The number line is a visual representation of real numbers positioned from left to right. Every point on the number line corresponds to a real number. Numbers increase in value as you move to the right, while they decrease as you move to the left.

When graphing numbers on a number line, you should note the approximate position of each value. Begin by identifying the largest and smallest values in your set to understand the necessary range. Equally spaced marks can help guide where each number falls between others:

• Positive numbers are placed to the right of zero.
• Negative numbers lie to the left of zero.
• Larger positive numbers are further right; likewise, larger negative numbers are further left.

By ordering the numbers and marking their positions clearly, the number line provides an intuitive way to understand their relative sizes.

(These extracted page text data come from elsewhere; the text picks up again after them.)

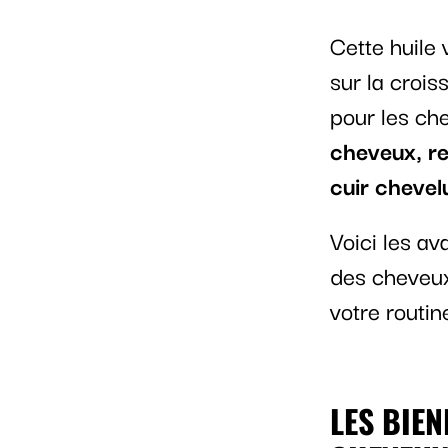
Cette huile 
sur la croi
pour les che
cheveux, ren
cuir chevel
Voici les av
des cheveux,
votre routine
LES BIEN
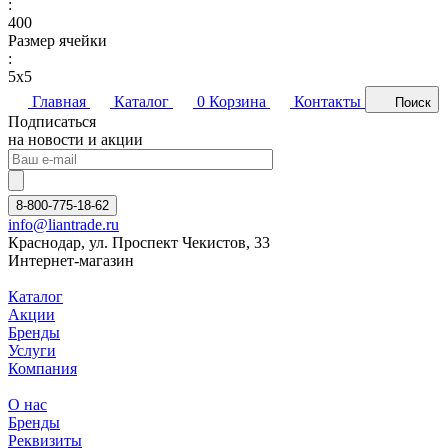
:
400
Размер ячейки
:
5х5
Главная
Каталог
0
Корзина
Контакты
Поиск
Подписаться
на новости и акции
8-800-775-18-62
info@liantrade.ru
Краснодар, ул. Проспект Чекистов, 33
Интернет-магазин
Каталог
Акции
Бренды
Услуги
Компания
О нас
Бренды
Реквизиты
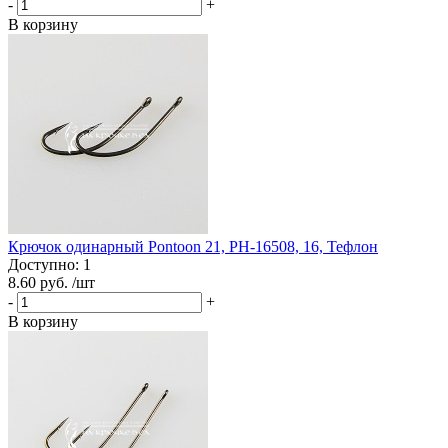
-
+
В корзину
Крючок одинарный Pontoon 21, PH-16508, 16, Тефлон
Доступно: 1
8.60 руб.
/шт
-
+
В корзину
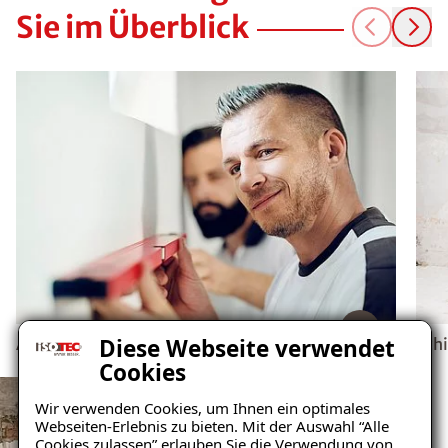
Sie im Überblick
Diese Webseite verwendet
Abdichtungen
Sch
Cookies
Wir verwenden Cookies, um Ihnen ein optimales
Webseiten-Erlebnis zu bieten. Mit der Auswahl “Alle
Cookies zulassen” erlauben Sie die Verwendung von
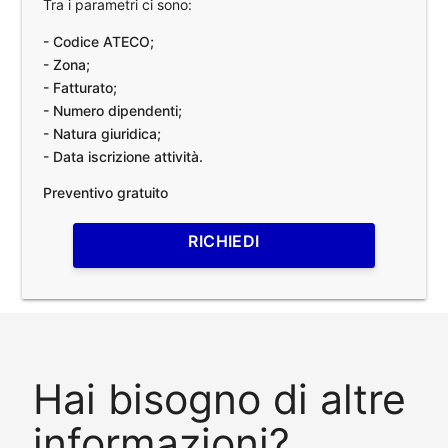
Tra i parametri ci sono:
- Codice ATECO;
- Zona;
- Fatturato;
- Numero dipendenti;
- Natura giuridica;
- Data iscrizione attività.
Preventivo gratuito
RICHIEDI
Hai bisogno di altre
informazioni?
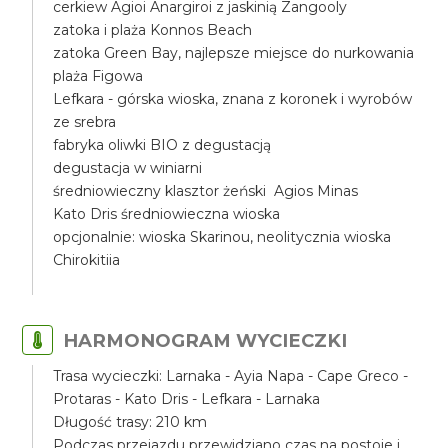
cerkiew Agioi Anargiroi z jaskinią Zangooly
zatoka i plaża Konnos Beach
zatoka Green Bay, najlepsze miejsce do nurkowania
plaża Figowa
Lefkara - górska wioska, znana z koronek i wyrobów
ze srebra
fabryka oliwki BIO z degustacją
degustacja w winiarni
średniowieczny klasztor żeński Agios Minas
Kato Dris średniowieczna wioska
opcjonalnie: wioska Skarinou, neolitycznia wioska
Chirokitiia
HARMONOGRAM WYCIECZKI
Trasa wycieczki: Larnaka - Ayia Napa - Cape Greco -
Protaras - Kato Dris - Lefkara - Larnaka
Długość trasy: 210 km
Podczas przejazdu przewidziano czas na postoje i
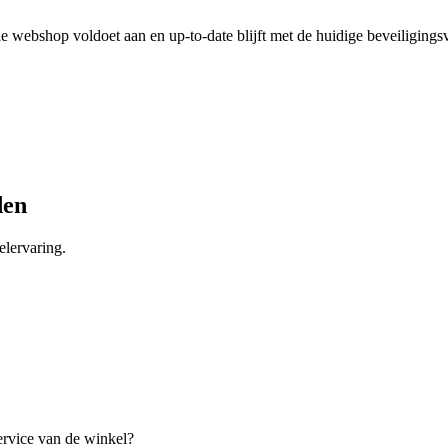
 webshop voldoet aan en up-to-date blijft met de huidige beveiligingsv
den
lervaring.
ervice van de winkel?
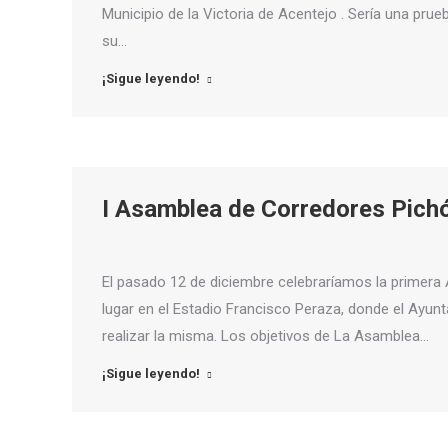
Municipio de la Victoria de Acentejo . Sería una pru
su…
¡Sigue leyendo!
I Asamblea de Corredores Pichó
El pasado 12 de diciembre celebraríamos la primera 
lugar en el Estadio Francisco Peraza, donde el Ayu
realizar la misma. Los objetivos de La Asamblea…
¡Sigue leyendo!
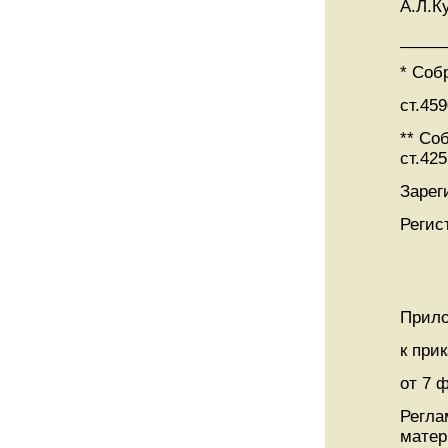
А.Л.К
_____
* Соб
ст.459
** Со
ст.425
Зарег
Регис
Прило
к при
от 7 
Регла
матер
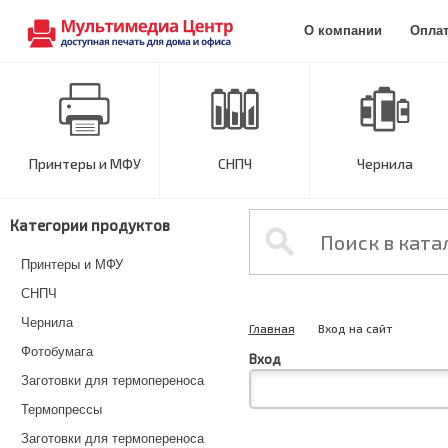
О компании
Опла
Принтеры и МФУ
СНПЧ
Чернила
Категории продуктов
Принтеры и МФУ
СНПЧ
Чернила
Главная
Вход на сайт
Фотобумага
Вход
Заготовки для термопереноса
Термопрессы
Заготовки для термопереноса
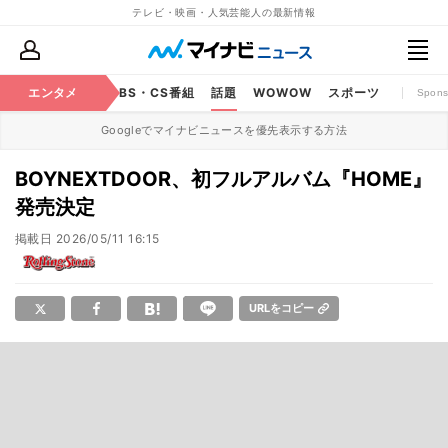
テレビ・映画・人気芸能人の最新情報
映画
エンタメ
YouTube
BS・CS番組
話題
WOWOW
スポーツ
Spons
Googleでマイナビニュースを優先表示する方法
BOYNEXTDOOR、初フルアルバム『HOME』
発売決定
掲載日
2026/05/11 16:15
URLをコピー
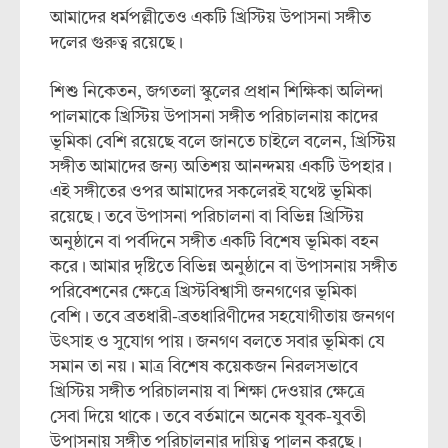
আমাদের ধর্মপল্লীতেও একটি খ্রিস্টিয় উপাসনা সঙ্গীত
দলের গুরুত্ব রয়েছে।
শিশু নিকেতন, জগতলা স্কুলের প্রধান শিক্ষিকা অলিন্দা
পালমাকে খ্রিস্টিয় উপাসনা সঙ্গীত পরিচালনায় কাদের
ভূমিকা বেশি রয়েছে বলে জানতে চাইলে বলেন, খ্রিস্টিয়
সঙ্গীত আমাদের জন্য অতিশয় আনন্দময় একটি উপহার।
এই সঙ্গীতের ওপর আমাদের সকলেরই যথেষ্ট ভূমিকা
রয়েছে। তবে উপাসনা পরিচালনা বা বিভিন্ন খ্রিস্টিয়
অনুষ্ঠানে বা পর্বদিনে সঙ্গীত একটি বিশেষ ভূমিকা বহন
করে। আমার দৃষ্টিতে বিভিন্ন অনুষ্ঠানে বা উপাসনায় সঙ্গীত
পরিবেশনের ক্ষেত্রে খ্রিস্টবিশ্বাসী জনগণের ভূমিকা
বেশি। তবে ব্রতধারী-ব্রতধারিণীদের সহযোগীতায় জনগণ
উৎসাহ ও সুযোগ পায়। জনগণ বলতে সবার ভূমিকা যে
সমান তা নয়। মাত্র বিশেষ কয়েকজন নিরলসভাবে
খ্রিস্টিয় সঙ্গীত পরিচালনায় বা শিক্ষা দেওয়ার ক্ষেত্রে
সেবা দিয়ে থাকে। তবে বর্তমানে অনেক যুবক-যুবতী
উপাসনায় সঙ্গীত পরিচালনার দায়িত্ব পালন করছে।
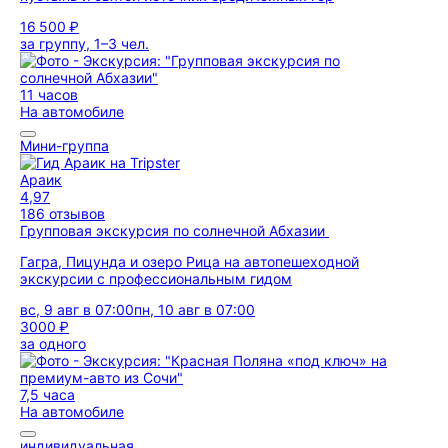
16 500 ₽
за группу, 1–3 чел.
11 часов
На автомобиле
Мини-группа
Араик
4,97
186 отзывов
Групповая экскурсия по солнечной Абхазии
Гагра, Пицунда и озеро Рица на автопешеходной
экскурсии с профессиональным гидом
вс, 9 авг в 07:00
пн, 10 авг в 07:00
3000 ₽
за одного
7,5 часа
На автомобиле
индивидуальная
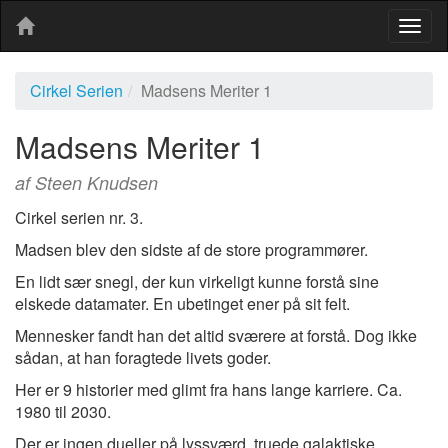
Togg
navig
Cirkel Serien
Madsens Meriter 1
Madsens Meriter 1
af Steen Knudsen
Cirkel serien nr. 3.
Madsen blev den sidste af de store programmører.
En lidt sær snegl, der kun virkeligt kunne forstå sine
elskede datamater. En ubetinget ener på sit felt.
Mennesker fandt han det altid sværere at forstå. Dog ikke
sådan, at han foragtede livets goder.
Her er 9 historier med glimt fra hans lange karriere. Ca.
1980 til 2030.
Der er ingen dueller på lyssværd, truede galaktiske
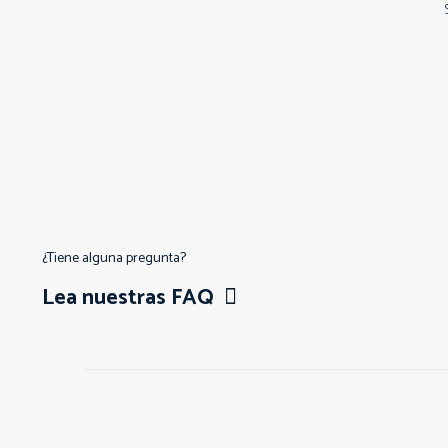
¿Tiene alguna pregunta?
Lea nuestras FAQ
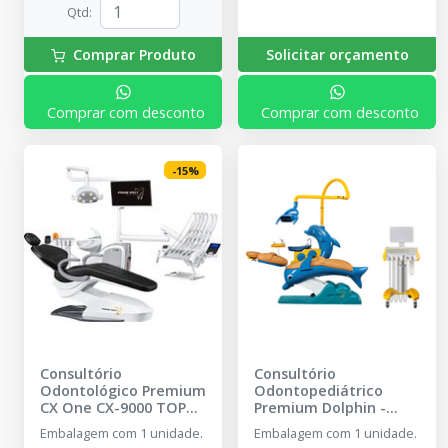
Qtd
:
Comprar Produto
Solicitar orçamento
Comprar com desconto
Comprar com desconto
-
15
%
Consultório
Consultório
Odontológico Premium
Odontopediátrico
CX One CX-9000 TOP
Premium Dolphin
-
FULL - Couro
-
PRIME
PRIME WELT
Embalagem com 1 unidade.
Embalagem com 1 unidade.
WELT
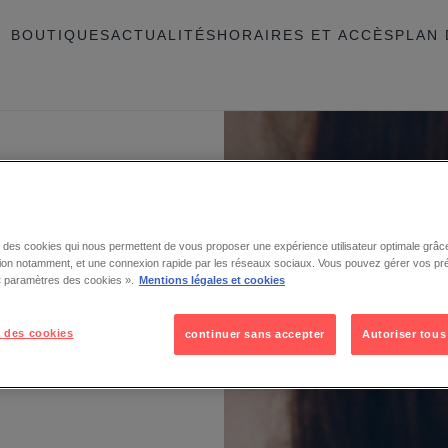
BOUTIQUES
ACTUALITÉS
HORAIRES ET ACCÈS
PLAN 
se des cookies qui nous permettent de vous proposer une expérience utilisateur optimale grâce
tion notamment, et une connexion rapide par les réseaux sociaux. Vous pouvez gérer vos pr
 « paramètres des cookies ».
Mentions légales et cookies
 des cookies
continuer sans accepter
Autoriser tous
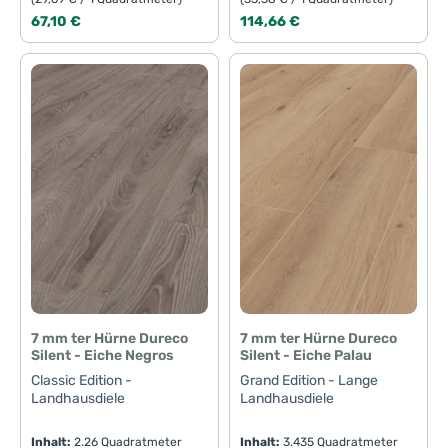
Regulärer Preis:
Regulärer Preis:
67,10 €
114,66 €
7 mm ter Hürne Dureco
7 mm ter Hürne Dureco
Silent - Eiche Negros
Silent - Eiche Palau
Classic Edition -
Grand Edition - Lange
Landhausdiele
Landhausdiele
Inhalt:
2.26 Quadratmeter
Inhalt:
3.435 Quadratmeter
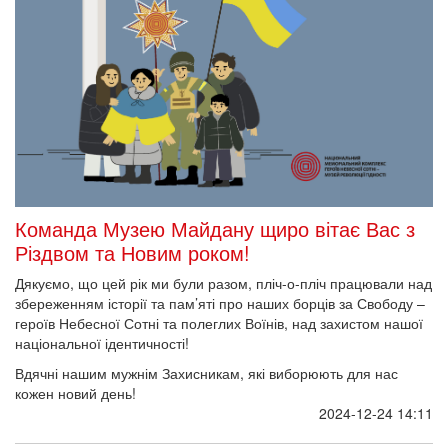
Команда Музею Майдану щиро вітає Вас з
Різдвом та Новим роком!
Дякуємо, що цей рік ми були разом, пліч-о-пліч працювали над
збереженням історії та пам’яті про наших борців за Свободу –
героїв Небесної Сотні та полеглих Воїнів, над захистом нашої
національної ідентичності!
Вдячні нашим мужнім Захисникам, які виборюють для нас
кожен новий день!
2024-12-24 14:11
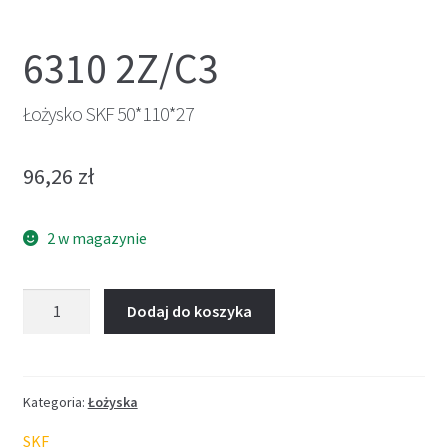
6310 2Z/C3
Łożysko SKF 50*110*27
96,26
zł
2 w magazynie
ilość
Dodaj do koszyka
Łożysko
SKF
50*110*27
Kategoria:
Łożyska
SKF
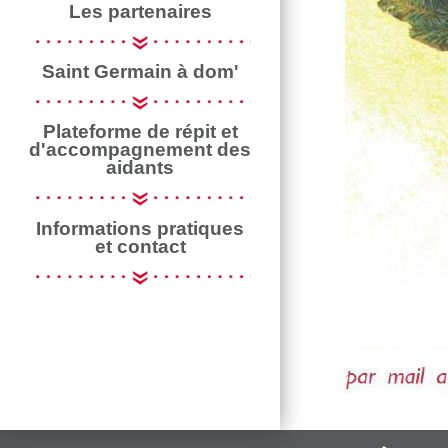
Les partenaires
Saint Germain à dom'
Plateforme de répit et
d'accompagnement des
aidants
Informations pratiques
et contact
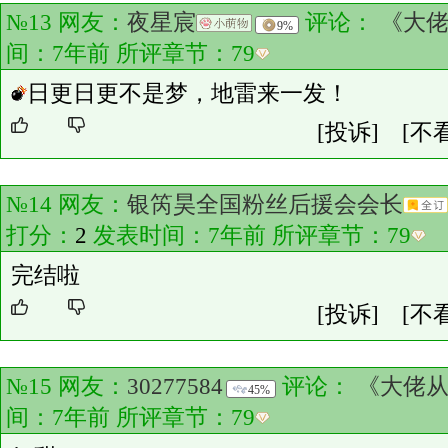
№13 网友：
夜星宸
评论：
《大
9%
间：7年前 所评章节：
79
日更日更不是梦，地雷来一发！
[投诉]
[不
№14 网友：
银笍昊全国粉丝后援会会长
打分：
2
发表时间：7年前 所评章节：
79
完结啦
[投诉]
[不
№15 网友：
30277584
评论：
《大佬
45%
间：7年前 所评章节：
79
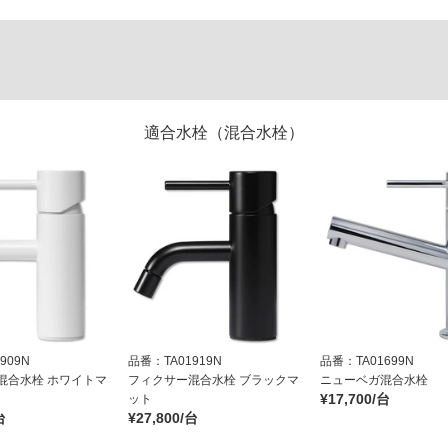
適合水栓（混合水栓）
909N
品番：TA01919N
品番：TA01699N
混合水栓 ホワイトマ
フィクサー混合水栓 ブラックマ
ニューベガ混合水栓
¥17,700/台
ット
台
¥27,800/台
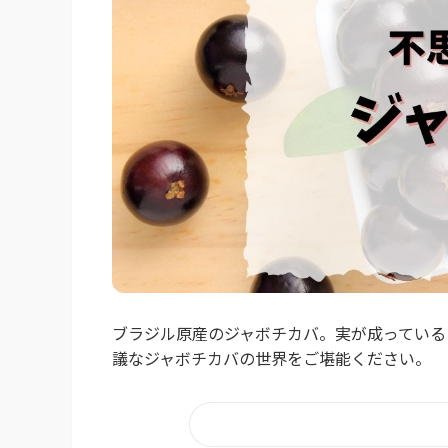
ブラジル原産のジャボチカバ。実が成っている
議なジャボチカバの世界をご堪能ください。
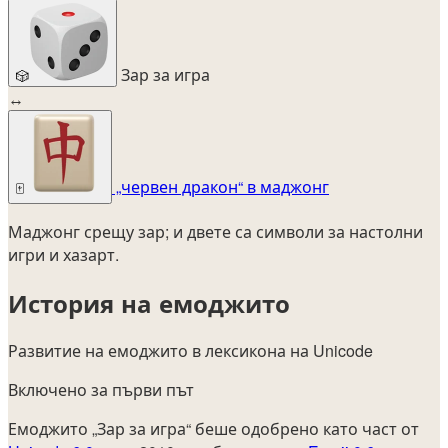
Зар за игра
🎲
↔
„червен дракон“ в маджонг
🀄
Маджонг срещу зар; и двете са символи за настолни
игри и хазарт.
История на емоджито
Развитие на емоджито в лексикона на Unicode
Включено за първи път
Емоджито „Зар за игра“ беше одобрено като част от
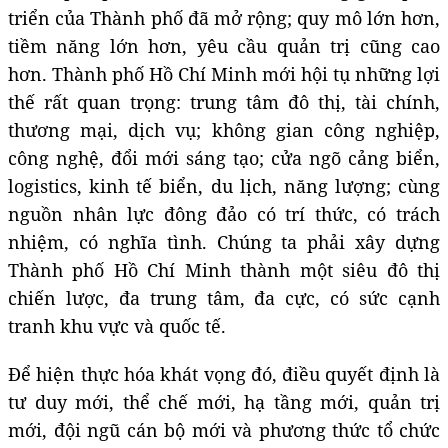
triển của Thành phố đã mở rộng; quy mô lớn hơn,
tiềm năng lớn hơn, yêu cầu quản trị cũng cao
hơn. Thành phố Hồ Chí Minh mới hội tụ những lợi
thế rất quan trọng: trung tâm đô thị, tài chính,
thương mại, dịch vụ; không gian công nghiệp,
công nghệ, đổi mới sáng tạo; cửa ngõ cảng biển,
logistics, kinh tế biển, du lịch, năng lượng; cùng
nguồn nhân lực đông đảo có trí thức, có trách
nhiệm, có nghĩa tình. Chúng ta phải xây dựng
Thành phố Hồ Chí Minh thành một siêu đô thị
chiến lược, đa trung tâm, đa cực, có sức cạnh
tranh khu vực và quốc tế.
Để hiện thực hóa khát vọng đó, điều quyết định là
tư duy mới, thể chế mới, hạ tầng mới, quản trị
mới, đội ngũ cán bộ mới và phương thức tổ chức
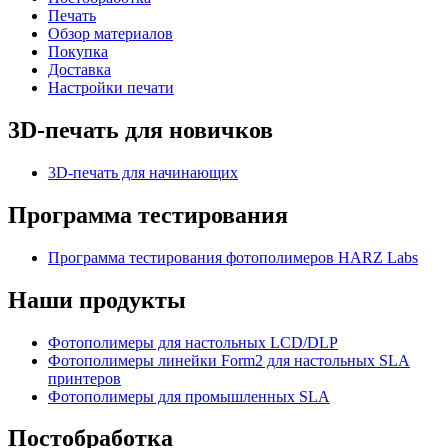
Печать
Обзор материалов
Покупка
Доставка
Настройки печати
3D-печать для новичков
3D-печать для начинающих
Программа тестирования
Программа тестирования фотополимеров HARZ Labs
Наши продукты
Фотополимеры для настольных LCD/DLP
Фотополимеры линейки Form2 для настольных SLA
принтеров
Фотополимеры для промышленных SLA
Постобработка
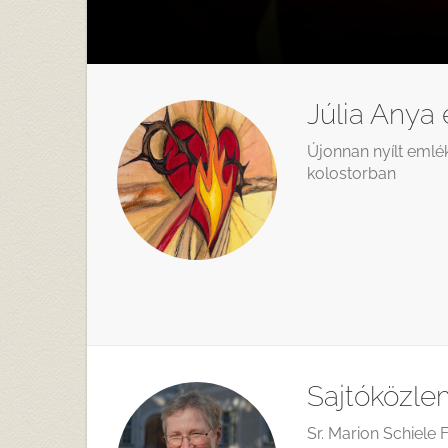
Júlia Anya
Újonnan nyílt emlé
kolostorban
Sajtóközle
Sr. Marion Schiele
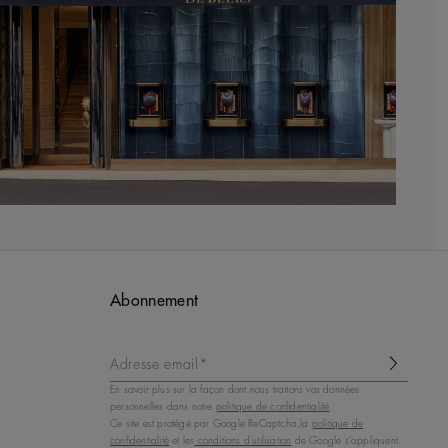
Abonnement
Adresse email*
En savoir plus sur la façon dont nous traitons vos données
personnelles dans notre
politique de confidentialité
.
Ce site est protégé par Google ReCaptcha,la
politique de
confidentialité
et les
conditions d'utilisation
de Google s'appliquent.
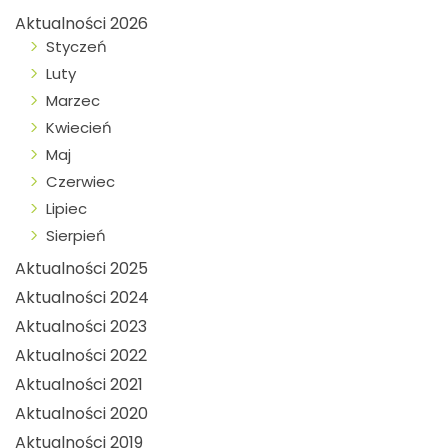
Aktualności 2026
Styczeń
Luty
Marzec
Kwiecień
Maj
Czerwiec
Lipiec
Sierpień
Aktualności 2025
Aktualności 2024
Aktualności 2023
Aktualności 2022
Aktualności 2021
Aktualności 2020
Aktualności 2019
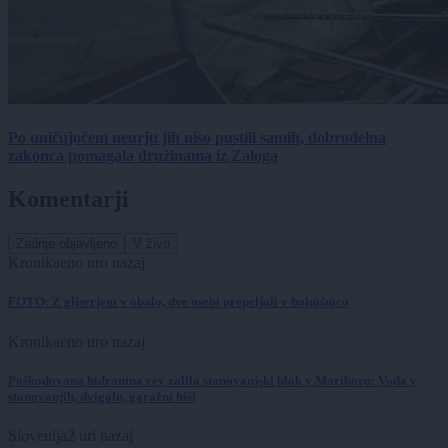
Po uničujočem neurju jih niso pustili samih, dobrodelna
zakonca pomagala družinama iz Zaloga
Komentarji
Zadnje objavljeno
V živo
Kronika
eno uro nazaj
FOTO: Z gliserjem v obalo, dve osebi prepeljali v bolnišnico
Kronika
eno uro nazaj
Poškodovana hidrantna cev zalila stanovanjski blok v Mariboru: Voda v
stanovanjih, dvigalu, garažni hiši
Slovenija
2 uri nazaj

Rational exponents are a way to express roots and powers together using fractions in the exponent. They follow the rule:\[a^{m/n} = \sqrt[n]{a^m}\]This means you take the nth root of a raised to the power of m.

To break this down, each part of the expression has a specific meaning:

• The denominator (n) of the fraction denotes the root to be taken.
• The numerator (m) signifies the power to which the number is raised.

For instance, consider \(8^{2/3}\): you first take the cube root of 8, resulting in 2, and then square 2 to get 4. Rational exponents can therefore represent various operations more succinctly, combining roots and powers in one expression.

Roots and powers are fundamental operations in mathematics. A power, represented by an exponent, indicates how many times a number (the base) is multiplied by itself. For example, in \(4^3\), the base 4 is used as the factor 3 times, equaling 64.

Roots, on the other hand, determine what number, when exponentiated to a given power, results in the original number. Commonly used roots include square roots and cube roots:

• The square root of a number \(a\) is a value that, when multiplied by itself, gives \(a\). For instance, the square root of 9 is 3, because \(3^2 = 9\).
• The cube root of a number \(a\) provides the value that, when used as a factor three times, results in \(a\). For example, the cube root of 27 is 3, since \(3^3 = 27\).

Understanding both roots and powers solidifies the ability to manipulate expressions with exponents and solve complex mathematical problems efficiently.